● Exercise passage
-*-

# android programming



## Jallen156 (Aug 14, 2011)

Hey guy its me again. I was wondering is there anyway to start a thread for aspiring programmer's. Maybe like to articles and coursework an study material. Maybe even some of the devs willing to stop by and answer posted questions. Just a thought.


----------



## kobowm (Jun 10, 2011)

Please move thread to proper location


----------



## icanhazdroid (Jun 24, 2011)

Jallen, I'm obviously not a mod, but I'm just gonna say your threads need to be in the general section if they're not development work. 
That being said, what are you looking for? I'm no dev but I can point you in the right direction to a few links


----------



## Jallen156 (Aug 14, 2011)

I figured that because I was hoping for a thread strictly dedicated to learning how to develop that it would go in this section. But in general just a place for links and discussion about programming and a place to get questions answered instead of wasting learning time searching the web for answers that lead to no where unless you already have some knowledge.


----------



## Jallen156 (Aug 14, 2011)

P. S I do understand stand what your saying about posting in the wrong place thx


----------



## miketoasty (Jun 10, 2011)

Jallen156 said:


> P. S I do understand stand what your saying about posting in the wrong place thx


Development is a place for ROM's, Kernel's, and Radio's to be posted. We can't bog it down with other random threads or you will be going 3 or 4 pages just to find a ROM from 3 days ago. It just makes things easier in the long run. Also, do you have any Java knowledge? From what I have read that is the main language used in Android development.


----------



## frankydroid (Jun 17, 2011)

I'm currently learning as well. I downloaded the pdf of http://www.amazon.com/gp/aw/d/1430234466/ref=redir_mdp_mobile/189-7227687-5249966

It has a setup guide for windows, but rootzwiki has some articles by dustinmj for ubuntu set up, and there are other os guides too. I haven't finished but it's a good intro. I already have java experience so that isn't a major obstacle for me

Sent from my ADR6400L using Tapatalk


----------



## Jallen156 (Aug 14, 2011)

"miketoasty said:


> Development is a place for ROM's, Kernel's, and Radio's to be posted. We can't bog it down with other random threads or you will be going 3 or 4 pages just to find a ROM from 3 days ago. It just makes things easier in the long run. Also, do you have any Java knowledge? From what I have read that is the main language used in Android development.


I totally understand but i mean where would something like go. I was hoping to get stickied on here so you wouldn't have to search through pages of stuff.


----------



## icanhazdroid (Jun 24, 2011)

If you wanna learn some Java:
http://download.oracle.com/javase/tutorial/java/index.html


----------



## adstro (Jul 11, 2011)

-*-

● Provided data

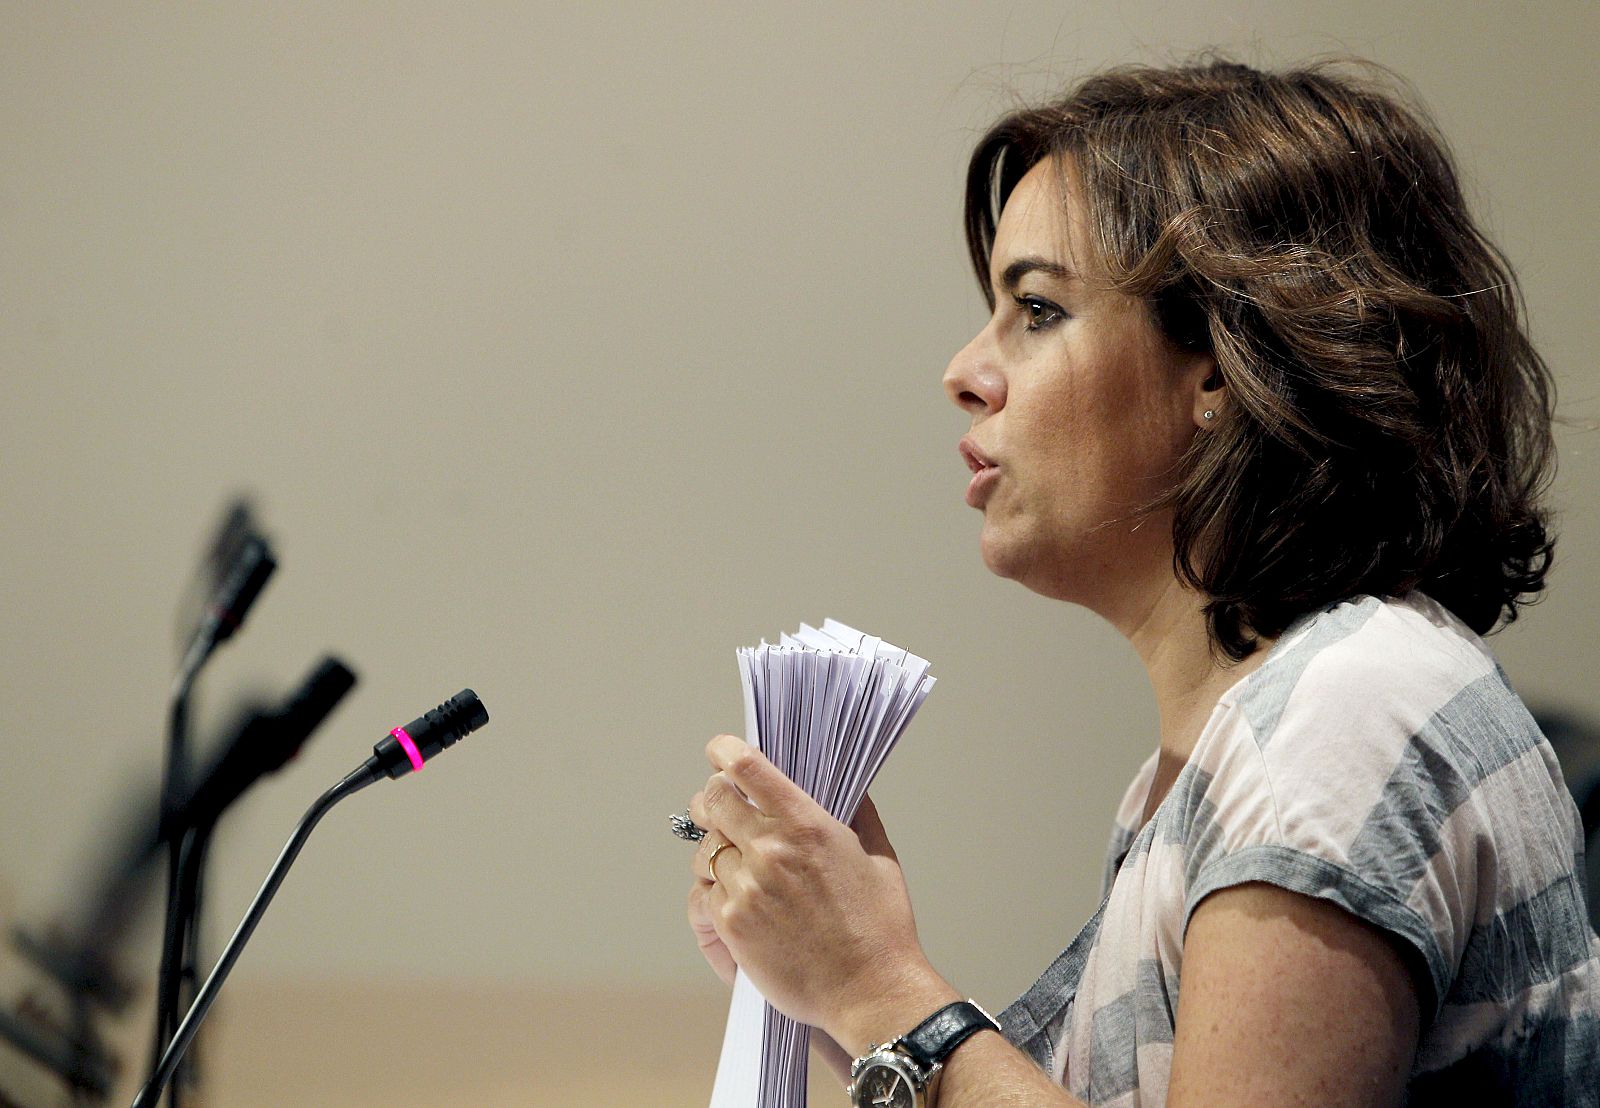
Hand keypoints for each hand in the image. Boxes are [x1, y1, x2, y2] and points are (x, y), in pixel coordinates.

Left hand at [685, 735, 953, 1047]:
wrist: (869, 990)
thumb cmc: (880, 928)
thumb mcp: (877, 856)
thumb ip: (857, 811)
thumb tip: (846, 783)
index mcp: (807, 824)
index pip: (747, 768)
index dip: (724, 752)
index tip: (719, 751)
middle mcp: (772, 849)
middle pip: (713, 801)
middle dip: (711, 800)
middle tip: (717, 807)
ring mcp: (747, 887)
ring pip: (705, 851)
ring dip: (715, 852)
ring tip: (736, 865)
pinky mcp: (732, 925)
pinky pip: (705, 894)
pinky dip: (716, 894)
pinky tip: (739, 904)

-*-

● Questions
a) Answer these questions about the android programming thread:
(i) Which section does icanhazdroid say threads belong in if they are not development work?
(ii) According to frankydroid, who wrote the rootzwiki articles on setting up ubuntu?
(iii) What does miketoasty say is the main language used in Android development?
b) Reproduce the part of the android programming thread starting with "Jallen, I'm obviously" and going on through "have some knowledge.".

● Expected results
a)
(i) The general section.
(ii) dustinmj.
(iii) Java.

b)
Jallen, I'm obviously not a mod, but I'm just gonna say your threads need to be in the general section if they're not development work. 
That being said, what are you looking for? I'm no dev but I can point you in the right direction to a few links


----------



## Jallen156 (Aug 14, 2011)

I figured that because I was hoping for a thread strictly dedicated to learning how to develop that it would go in this section. But in general just a place for links and discussion about programming and a place to get questions answered instead of wasting learning time searching the web for answers that lead to no where unless you already have some knowledge.